Sri Lanka's monks vow to fight constitutional reform

Sri Lanka's Buddhist monks threatened to hold nation-wide protests against the move to give political autonomy to the minority Tamil community.
Image for representation only.
Image for representation only.

COLOMBO: Sri Lanka's hardline Buddhist monks today vowed to resist the government's decision to draft a new Constitution, threatening to hold nation-wide protests against the move to give political autonomy to the minority Tamil community.

Claiming that President Maithripala Sirisena government has no mandate to introduce the new constitution, hardline monk Maagalkande Sudaththa told media here the country's influential Buddhists are going from district-to-district to educate their followers about the "dangers" of the proposed Constitution.

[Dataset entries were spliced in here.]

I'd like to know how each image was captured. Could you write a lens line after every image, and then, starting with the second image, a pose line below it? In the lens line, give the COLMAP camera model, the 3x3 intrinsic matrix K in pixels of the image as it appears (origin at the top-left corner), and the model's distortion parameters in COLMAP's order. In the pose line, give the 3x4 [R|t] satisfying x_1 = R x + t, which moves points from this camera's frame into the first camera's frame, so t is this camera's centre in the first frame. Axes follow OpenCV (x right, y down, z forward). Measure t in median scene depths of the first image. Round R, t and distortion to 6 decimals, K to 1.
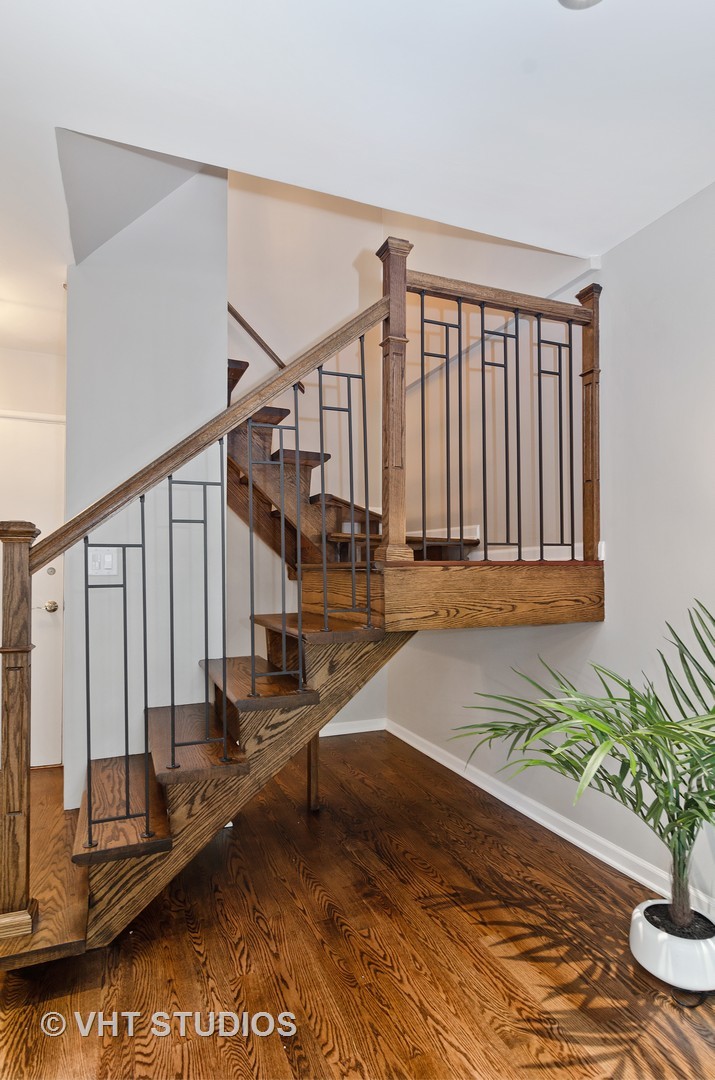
lens RADIAL K [[594.4, 0, 356.3], [0, 594.4, 575.2], [0, 0, 1]] dist [0.002135, 0.002409]
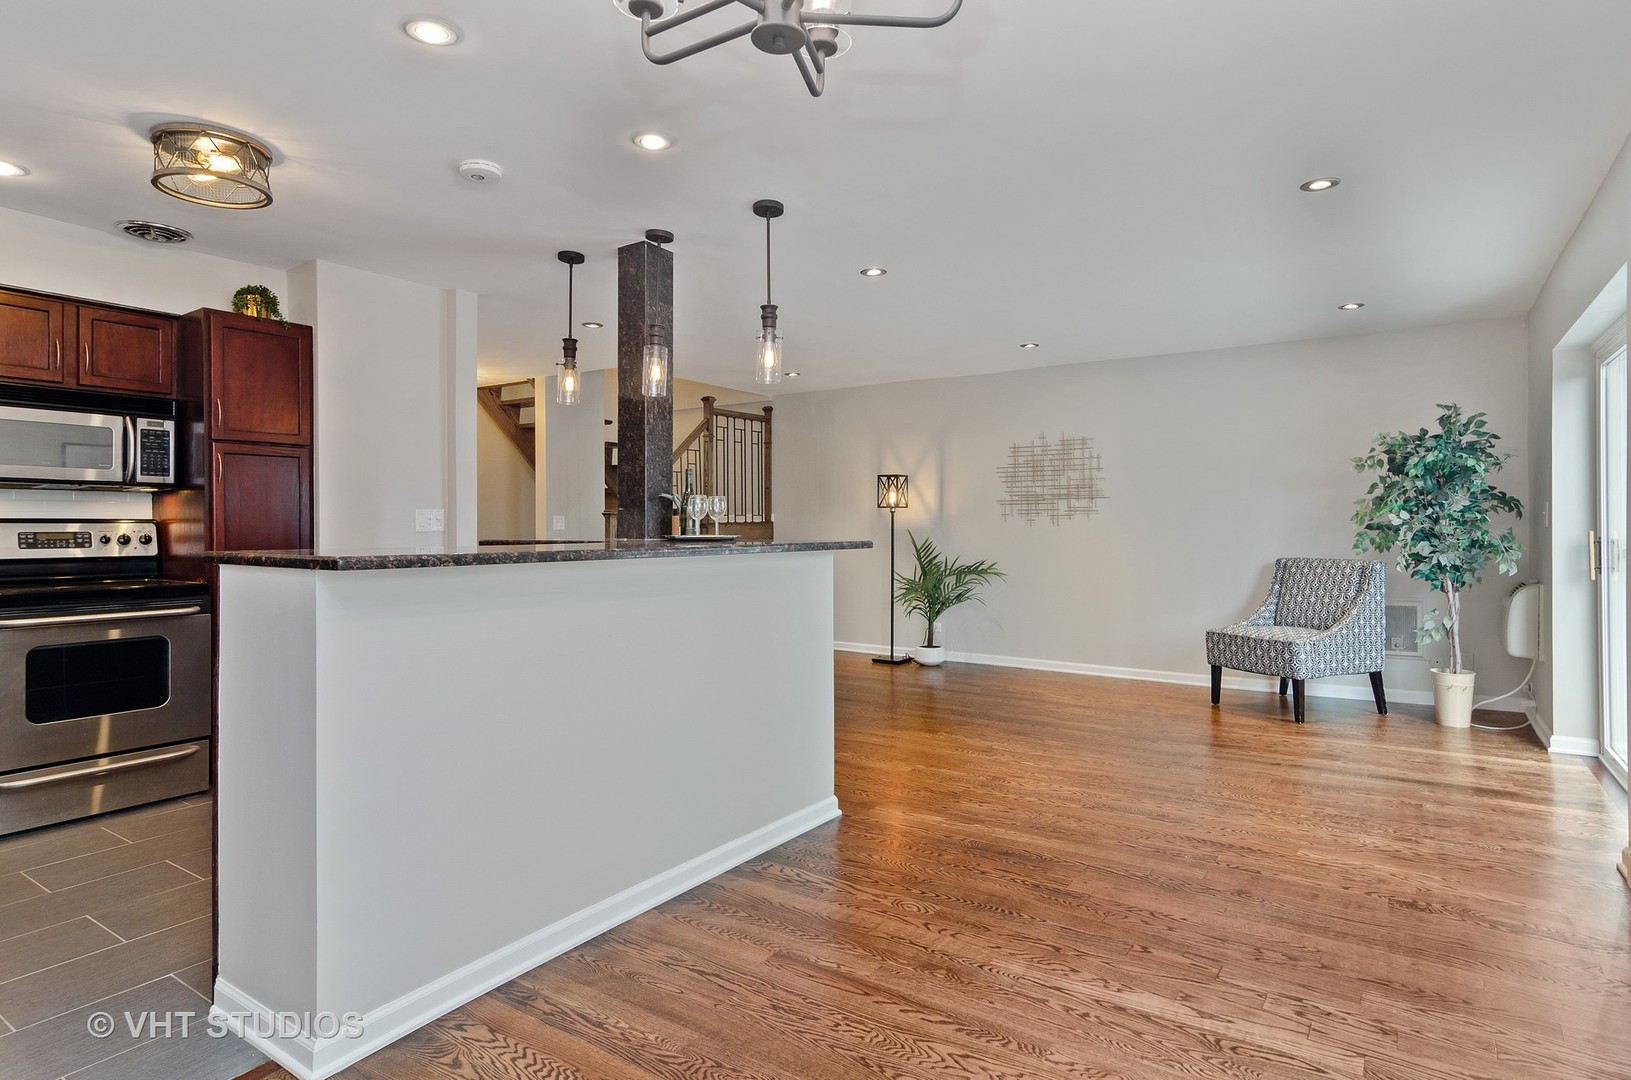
lens RADIAL K [[883.0, 0, 808.1], [0, 883.0, 540.8], [0, 0, 1]] dist [0.004110, 0.001350]
pose [[0.825080, -0.022064, 0.564585, -1.542318], [0.011860, 0.999693, 0.021736, -0.023907], [-0.564892, -0.011238, 0.825088, -2.095272]]
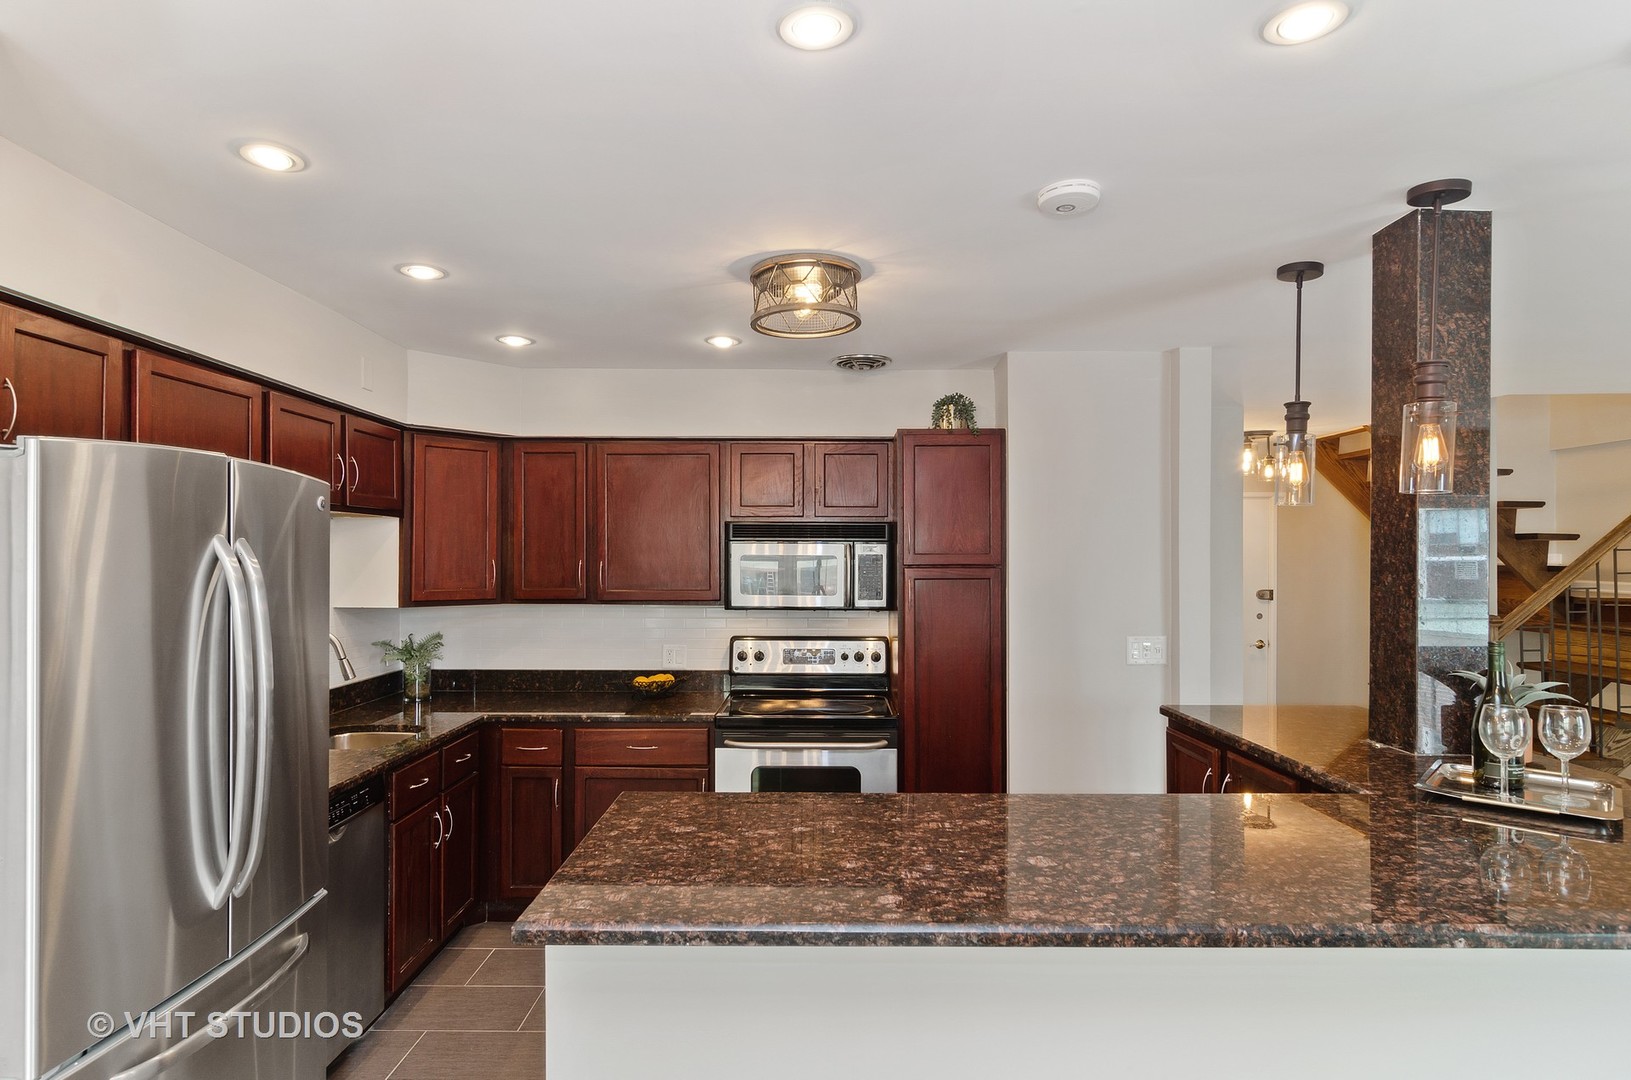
lens RADIAL K [[861.3, 0, 820.0], [0, 861.3, 552.6], [0, 0, 1]] dist [-0.002738, -0.000121]
pose [[0.931919, -0.013488, -0.362415, -1.098434], [0.010293, 0.999889, -0.010747, -0.200517], [0.362520, 0.006285, 0.931955, -1.586162]]
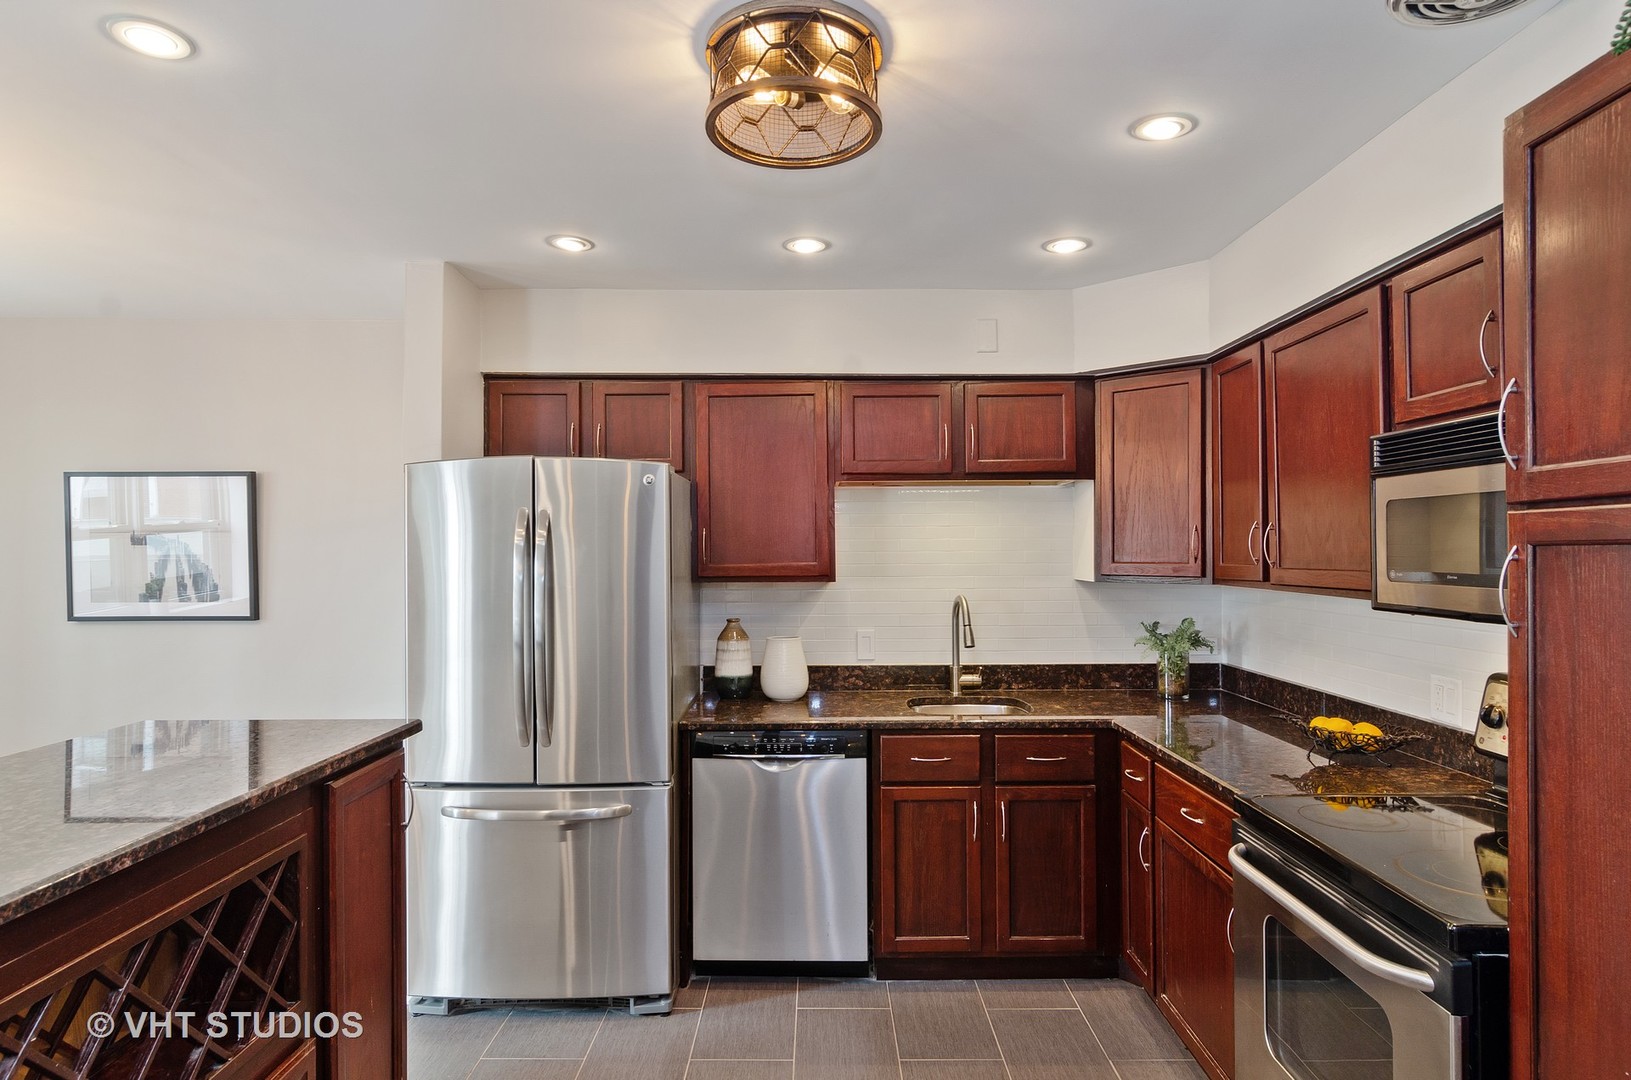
lens RADIAL K [[927.3, 0, 812.2], [0, 927.3, 546.0], [0, 0, 1]] dist [-0.005362, -0.001411]
pose [[-0.366631, -0.017530, -0.930201, -0.828764], [-0.000866, 0.999828, -0.018501, -0.154077], [0.930366, -0.005977, -0.366584, -0.267880]]
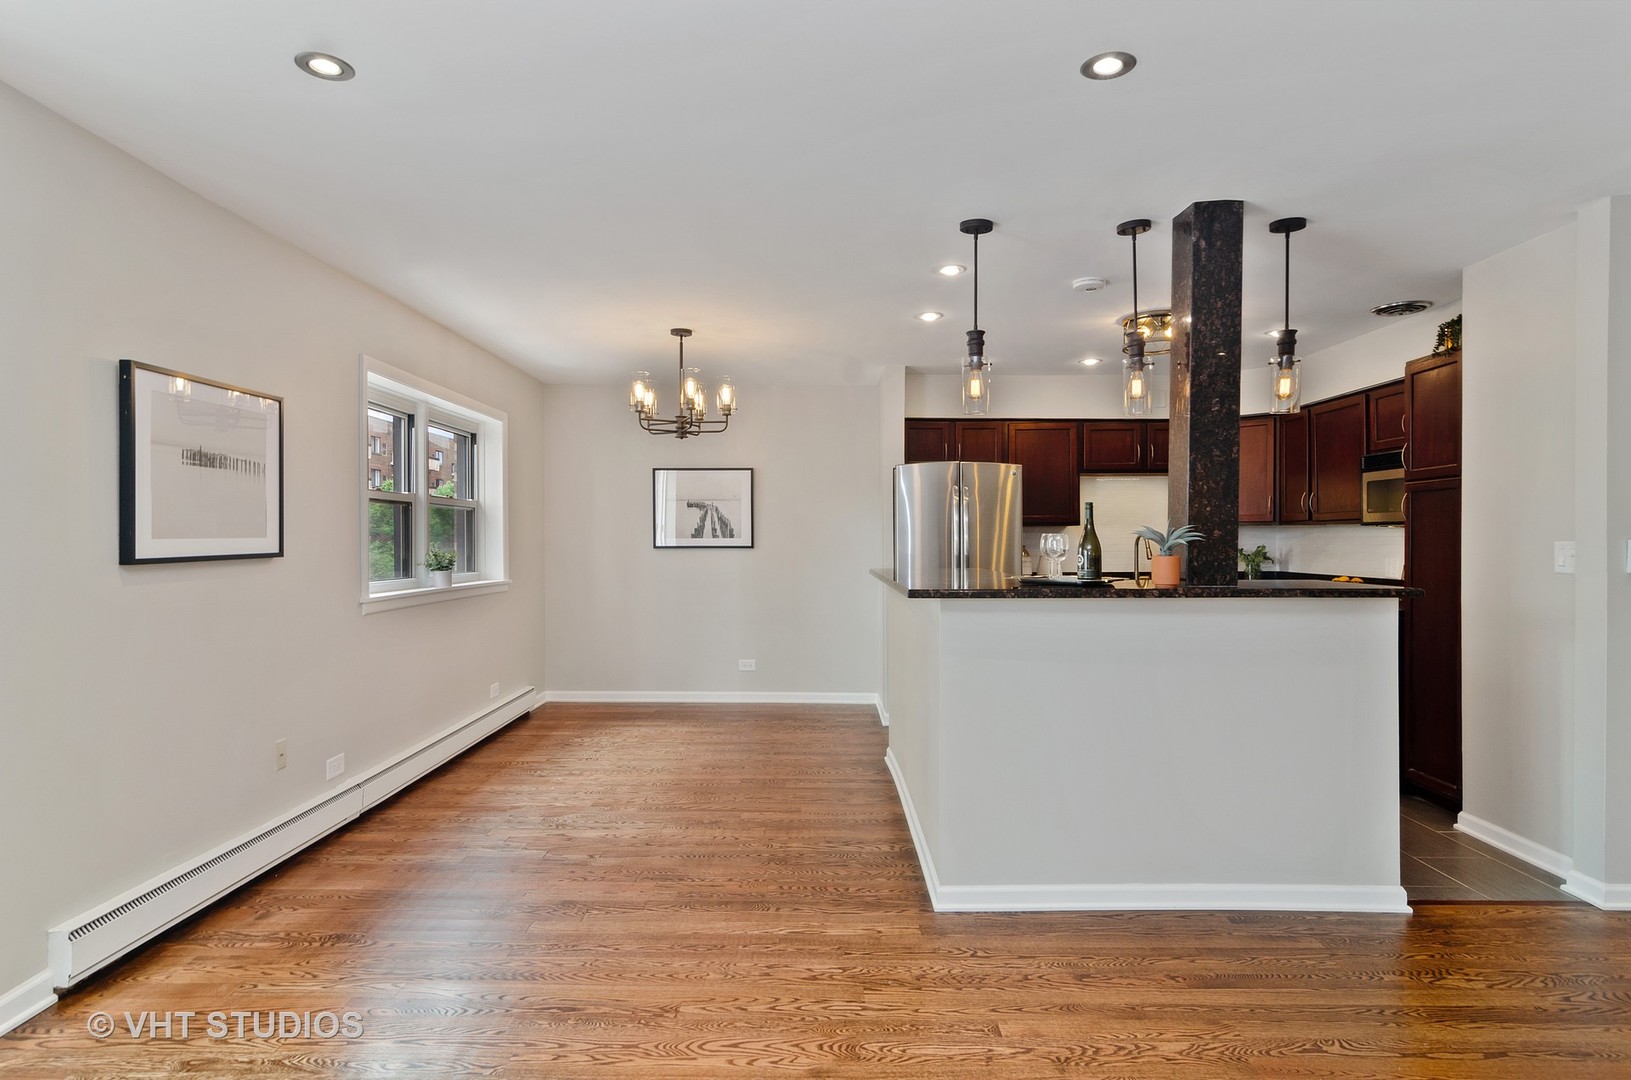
lens RADIAL K [[883.0, 0, 808.1], [0, 883.0, 540.8], [0, 0, 1]] dist [0.004110, 0.001350]
pose [[-0.371293, -0.011904, -0.928440, 0.653565], [-0.002311, 0.999927, -0.011896, -0.041127], [0.928513, -0.002272, -0.371293, -0.546152]]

The hardline monks vowed to back the opposition mounted by the monk leaders against the government's move to change the island's constitution. They threatened to hold street protests against the government's decision. Sudaththa's remarks came after Sri Lankan government asserted that the government will go ahead with the process of drafting the new Constitution to give its Tamil minority greater autonomy.

Government spokesman and Health Minister Rajitha Senaratne said the parliament will not reverse the process begun in April last year to draft the Constitution. "The government got 6.2 million votes to change the constitution," Senaratne had said.

"The monks can have their views, but the people's mandate at two elections in 2015 was to change the Constitution. We will not work against the people's will just because Buddhist monks want us to do so," he had said.

President Maithripala Sirisena last week met the senior monks and assured that they would be informed on the final draft of the constitutional reform. Sri Lankan parliament had converted itself into a constitutional assembly to draft a new Constitution to replace the existing 1978 Constitution. Suddhaththa said about 70 per cent of MPs in the 225- member parliament are a "asleep" when important issues are discussed. He accused them of being "uneducated".

Nearly 70 per cent of the island's population is Buddhist. The latest move by the Buddhist community is a new challenge to the government of Sirisena who himself is a Buddhist and is committed to ethnic unity. The hardline stance of monks is being seen as the history repeating itself whenever successive Sri Lankan governments attempted reforms to grant political autonomy to the Tamil minority in its bid to end ethnic strife in the island.

All such attempts since 1958 have been scuttled by Buddhist monks who took the ant-reform platform driving the Sinhala majority to oppose the blue prints for power sharing. This led to a bloody armed conflict waged by the LTTE to carve out a separate Tamil state in the north and east provinces.

The LTTE was militarily defeated in 2009, yet the root causes of the conflict remain to be addressed. Tamils, who live predominantly in the north and east of Sri Lanka, form the largest minority group in the country constituting for 11.1 per cent of the population. The Liberation Tigers of Tamil Eelam (LTTE) ran a nearly three-decade separatist campaign leading to a bloody war with the Sri Lankan security forces. According to the UN figures, up to 40,000 civilians were killed by the security forces during former president Mahinda Rajapaksa's regime that brought an end to the brutal conflict with the defeat of the LTTE in 2009.